Aux petits soins
pour les chauves-souris

Aujourd’hui, impossible d’ignorer les techniciens. Ils sont partout et on en demande partout, surtout dans le milieu des sciences. Tout comme le monde qui change de jour en jour, celui de ces travailleurs, qui sont de plus en plus qualifiés, se modifie à vue d’œil, leur offrant un rôle grandissant. Puisqu’ils ont longtemps œuvrés dans l’ombre, nous avons décidé de leur rendre justice et de vous en présenter quelques-uns. Voici donc l’histoire d’Anne-Marie Plante, technicienne en soins animaliers. Mais avant tout, voici une brève, mais éclairante réflexion…

La place des techniciens

« Nous avons trop tendance à placer les techniques comme étant des disciplines subalternes, ce qui est très mauvais, parce que nous vivons dans un monde techno-scientifique. » Voilà ce qu’affirme avec conviction Yves Gingras, directeur du CIRST, le Centre interuniversitaire de recherche sur la science et la technologie.

 

D’ailleurs, selon lui, le terme « technicien » est péjoratif. Puisque qu’il est directement lié aux technologies, nous devrions plutôt parler de « technologue », une combinaison de manipulation technique avec les mains et de logos, qui signifie la raison. « Il faut cesser de penser qu’un technicien, c’est quelqu’un qui peut avoir une formation minimale, sans grande éducation. Toutes les technologies sont désormais très sophistiquées et exigent une formation de haut niveau, bien qu’elle soit collégiale. »
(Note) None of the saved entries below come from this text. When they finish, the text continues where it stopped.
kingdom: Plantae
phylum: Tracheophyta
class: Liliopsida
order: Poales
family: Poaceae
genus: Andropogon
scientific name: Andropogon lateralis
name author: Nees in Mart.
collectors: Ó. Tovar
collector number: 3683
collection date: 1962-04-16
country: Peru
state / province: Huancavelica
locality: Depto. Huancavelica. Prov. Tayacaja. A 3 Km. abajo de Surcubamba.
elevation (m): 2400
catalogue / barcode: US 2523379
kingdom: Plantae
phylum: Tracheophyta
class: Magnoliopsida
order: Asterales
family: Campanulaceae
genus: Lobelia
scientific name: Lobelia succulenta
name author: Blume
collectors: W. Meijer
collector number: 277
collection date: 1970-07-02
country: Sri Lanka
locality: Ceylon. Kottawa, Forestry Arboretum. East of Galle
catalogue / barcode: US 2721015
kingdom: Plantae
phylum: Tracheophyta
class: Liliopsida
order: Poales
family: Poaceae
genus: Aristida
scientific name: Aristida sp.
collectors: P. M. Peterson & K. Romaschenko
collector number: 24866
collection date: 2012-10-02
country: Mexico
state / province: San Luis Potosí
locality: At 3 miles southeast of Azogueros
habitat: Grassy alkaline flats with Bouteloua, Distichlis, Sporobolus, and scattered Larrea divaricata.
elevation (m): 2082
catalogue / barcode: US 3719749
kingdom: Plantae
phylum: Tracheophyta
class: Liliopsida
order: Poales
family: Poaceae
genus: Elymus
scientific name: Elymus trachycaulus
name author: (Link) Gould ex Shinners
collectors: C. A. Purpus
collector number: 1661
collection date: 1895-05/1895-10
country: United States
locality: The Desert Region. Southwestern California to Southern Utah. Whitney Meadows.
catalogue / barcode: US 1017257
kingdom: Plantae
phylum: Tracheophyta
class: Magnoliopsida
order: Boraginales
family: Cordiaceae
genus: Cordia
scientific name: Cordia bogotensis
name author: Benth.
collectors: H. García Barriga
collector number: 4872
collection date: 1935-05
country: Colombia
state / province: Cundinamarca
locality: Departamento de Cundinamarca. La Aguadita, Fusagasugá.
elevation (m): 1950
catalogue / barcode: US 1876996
M. Gingras déplore aussi tout le discours sur la pénurie de la main d’œuvre en science. « De tels propos ont un effet pervers, explique-t-il, celui de confondre les techniciens, dont nous avons grandement besoin, et les scientifiques, une catégorie complètement vague, qui peut tout aussi bien vouloir dire celui qui possède un bac en physique, en biologie ou en biochimie. Or, ce n’est pas là qu’il nous faut augmenter les effectifs, c’est au niveau des techniciens supérieurs. Mais en parlant de pénurie de main-d’œuvre scientifique, on amène les gens à vouloir aller à l’université en sciences pures. »

Les débuts

Anne-Marie Plante l’a ressentie cette dévalorisation des techniques au profit des « vraies » sciences. Passionnée par les animaux depuis toujours, (à quatre ans, elle s’enfermait dans la salle de bain pour voir sa chatte accoucher…), sa maman lui avait dit « tu seras vétérinaire ». « Mais je me suis aperçue que les longues études, ce n ‘était pas pour moi, reconnaît-elle. Et dans le fond, il y a tellement de choses que l’on peut faire pour travailler avec les animaux. »

Peu après avoir obtenu son D.E.C. en science de la santé, elle s’inscrit à une technique en santé animale à Sherbrooke. « J’ai adoré ça! Mais ça représente énormément de travail : trois ans de cours de pathologie, nutrition, physiologie, microbiologie… En fait, nous apprenons à peu près les mêmes choses que les vétérinaires. Bon, ce n’est pas aussi poussé, mais nous devons comprendre ce dont ils parlent. »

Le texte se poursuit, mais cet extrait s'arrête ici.